Work to be completed ->
Would you go through the records below and copy each line with the string "Lines"?

[Dataset entries]
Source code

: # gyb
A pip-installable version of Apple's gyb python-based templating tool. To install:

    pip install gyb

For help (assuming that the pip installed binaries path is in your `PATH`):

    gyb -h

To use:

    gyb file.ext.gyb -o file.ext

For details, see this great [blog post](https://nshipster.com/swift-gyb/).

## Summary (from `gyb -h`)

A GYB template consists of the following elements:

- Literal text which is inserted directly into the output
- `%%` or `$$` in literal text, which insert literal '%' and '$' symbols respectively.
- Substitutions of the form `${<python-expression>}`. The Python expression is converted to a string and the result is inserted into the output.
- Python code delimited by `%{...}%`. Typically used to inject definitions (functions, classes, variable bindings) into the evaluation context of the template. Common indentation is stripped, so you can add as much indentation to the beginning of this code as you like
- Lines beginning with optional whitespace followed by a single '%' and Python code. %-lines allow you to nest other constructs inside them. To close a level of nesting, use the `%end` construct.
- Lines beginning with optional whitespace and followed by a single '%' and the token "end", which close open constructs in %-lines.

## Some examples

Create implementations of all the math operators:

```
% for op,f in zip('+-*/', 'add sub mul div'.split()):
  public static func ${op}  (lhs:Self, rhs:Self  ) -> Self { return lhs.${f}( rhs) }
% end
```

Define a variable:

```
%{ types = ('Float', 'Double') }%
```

Solution to the problem ->
- Lines beginning with optional whitespace followed by a single '%' and Python code. %-lines allow you to nest other constructs inside them. To close a level of nesting, use the `%end` construct.
- Lines beginning with optional whitespace and followed by a single '%' and the token "end", which close open constructs in %-lines.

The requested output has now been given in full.